* **Text**:

○ ○ ○ ○

When an atom emits a particle say an alpha, according to Mr I. Newton the atom should recoil backwards, however slightly.

So, if you took radioactive atoms with the most energetic and heavy particle ejections and cooled them down as much as possible so that thermal effects are reduced: would you be able to observe the atoms bouncing around like fleas?

And if you made a very tiny rocket with shielding on one side so that particles are directed in a certain direction only would it (possibly very slowly) start to put-put its way across the universe?

Yes, but the amount of “Thrust” is so weak as to be non-existant.

An isotope’s “burn time” is dictated by its half-life. Suppose you use plutonium or enriched uranium…the thrust would continue for thousands of years, but with the force of less than the weight of a piece of paper lying on the palm of yor hand.

I suppose a Doper has the math to describe the variables in the equation; mass of the vehicle, half-life of the isotope, mass of isotope at beginning of event, mass of isotope at end of event, etc.

○ ○ ○ ○

* **Data extracts**:
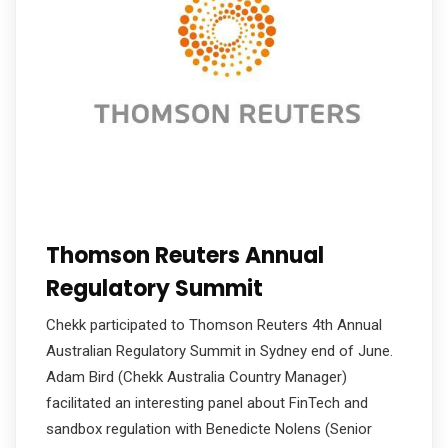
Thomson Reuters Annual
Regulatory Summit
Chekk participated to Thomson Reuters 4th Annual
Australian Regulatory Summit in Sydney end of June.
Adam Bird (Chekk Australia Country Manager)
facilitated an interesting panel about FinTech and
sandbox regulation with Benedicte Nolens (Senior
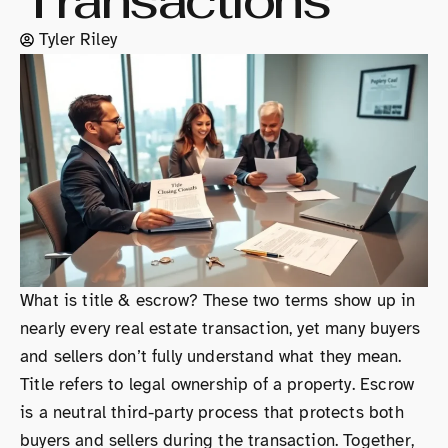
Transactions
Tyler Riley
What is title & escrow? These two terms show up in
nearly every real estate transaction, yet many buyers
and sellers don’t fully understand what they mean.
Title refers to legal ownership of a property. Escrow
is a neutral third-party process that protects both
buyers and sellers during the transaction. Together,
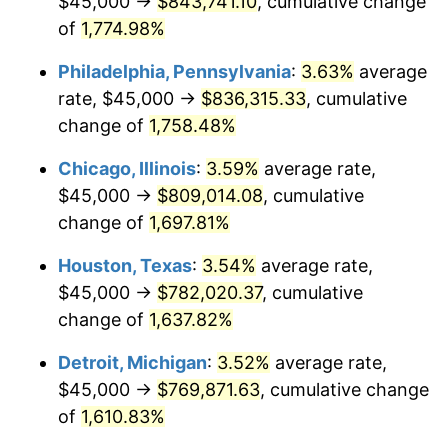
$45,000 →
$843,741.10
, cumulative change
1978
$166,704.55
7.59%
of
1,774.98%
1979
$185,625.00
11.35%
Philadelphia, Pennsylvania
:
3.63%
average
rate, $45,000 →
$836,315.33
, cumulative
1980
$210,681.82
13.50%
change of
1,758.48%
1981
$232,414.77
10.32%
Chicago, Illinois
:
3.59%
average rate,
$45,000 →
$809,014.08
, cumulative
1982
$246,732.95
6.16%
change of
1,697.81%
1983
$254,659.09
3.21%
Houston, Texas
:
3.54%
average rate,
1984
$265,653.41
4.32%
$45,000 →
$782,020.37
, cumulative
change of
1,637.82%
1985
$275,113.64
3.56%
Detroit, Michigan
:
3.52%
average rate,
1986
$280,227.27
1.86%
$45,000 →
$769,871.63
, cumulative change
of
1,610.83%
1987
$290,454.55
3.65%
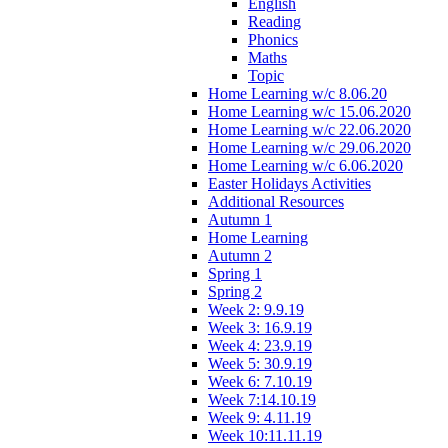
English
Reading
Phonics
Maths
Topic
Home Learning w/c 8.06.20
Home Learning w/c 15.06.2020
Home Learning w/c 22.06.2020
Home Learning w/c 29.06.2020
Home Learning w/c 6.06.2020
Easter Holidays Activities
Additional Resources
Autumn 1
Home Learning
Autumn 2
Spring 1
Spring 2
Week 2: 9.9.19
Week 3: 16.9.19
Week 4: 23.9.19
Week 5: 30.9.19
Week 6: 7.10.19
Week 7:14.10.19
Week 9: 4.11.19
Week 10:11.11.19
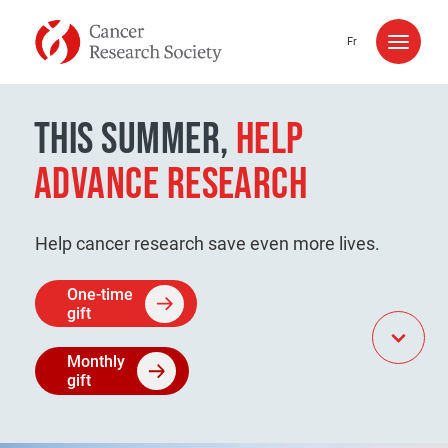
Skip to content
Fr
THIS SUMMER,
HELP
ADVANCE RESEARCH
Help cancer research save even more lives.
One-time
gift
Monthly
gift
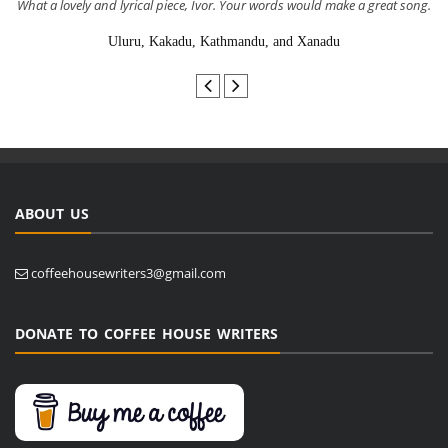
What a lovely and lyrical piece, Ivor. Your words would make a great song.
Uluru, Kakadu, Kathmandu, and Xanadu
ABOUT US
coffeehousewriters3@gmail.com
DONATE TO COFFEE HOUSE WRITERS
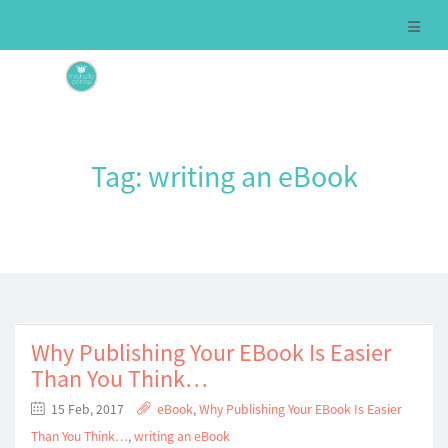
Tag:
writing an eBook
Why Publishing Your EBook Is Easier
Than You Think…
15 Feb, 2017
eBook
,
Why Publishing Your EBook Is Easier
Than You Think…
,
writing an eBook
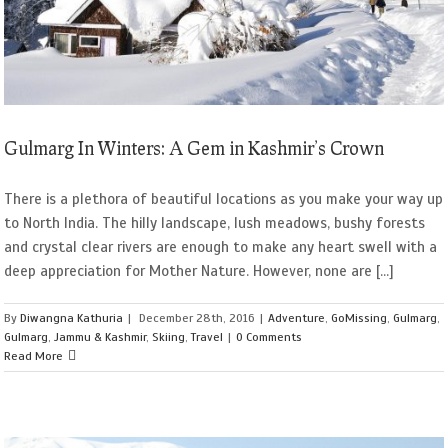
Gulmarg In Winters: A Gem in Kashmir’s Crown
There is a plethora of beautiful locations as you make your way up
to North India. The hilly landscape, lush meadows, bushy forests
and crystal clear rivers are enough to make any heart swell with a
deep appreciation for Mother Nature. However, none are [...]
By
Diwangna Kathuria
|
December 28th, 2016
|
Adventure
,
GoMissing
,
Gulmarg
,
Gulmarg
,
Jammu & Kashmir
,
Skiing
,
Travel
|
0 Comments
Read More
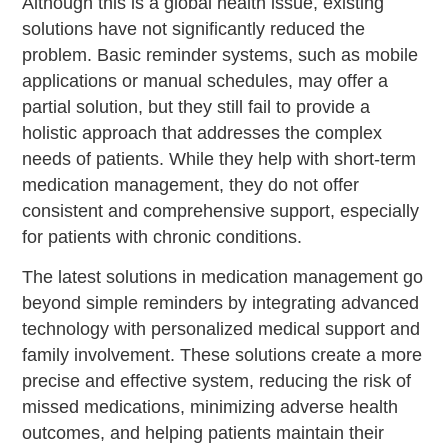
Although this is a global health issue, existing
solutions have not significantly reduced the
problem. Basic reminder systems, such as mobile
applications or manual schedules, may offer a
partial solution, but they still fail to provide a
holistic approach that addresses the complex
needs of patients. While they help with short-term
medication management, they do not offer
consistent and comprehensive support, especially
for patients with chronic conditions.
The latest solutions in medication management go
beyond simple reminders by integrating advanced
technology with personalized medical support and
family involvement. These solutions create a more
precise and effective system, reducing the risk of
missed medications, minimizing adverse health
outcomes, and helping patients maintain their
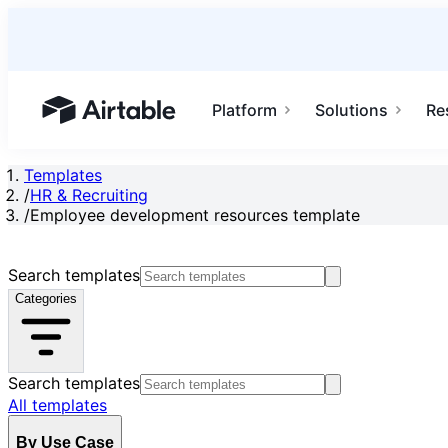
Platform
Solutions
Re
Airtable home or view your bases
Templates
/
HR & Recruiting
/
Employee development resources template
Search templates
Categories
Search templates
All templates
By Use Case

○ ○ ○ ○

* **Task item**:
Reproduce the entire text about atomic recoil and radioactive propulsion, word for word. Rely only on the text for this work.

* **Exercise result**:
When an atom emits a particle say an alpha, according to Mr I. Newton the atom should recoil backwards, however slightly.

So, if you took radioactive atoms with the most energetic and heavy particle ejections and cooled them down as much as possible so that thermal effects are reduced: would you be able to observe the atoms bouncing around like fleas?

And if you made a very tiny rocket with shielding on one side so that particles are directed in a certain direction only would it (possibly very slowly) start to put-put its way across the universe?

Yes, but the amount of “Thrust” is so weak as to be non-existant.

An isotope’s “burn time” is dictated by its half-life. Suppose you use plutonium or enriched uranium…the thrust would continue for thousands of years, but with the force of less than the weight of a piece of paper lying on the palm of yor hand.

I suppose a Doper has the math to describe the variables in the equation; mass of the vehicle, half-life of the isotope, mass of isotope at beginning of event, mass of isotope at end of event, etc.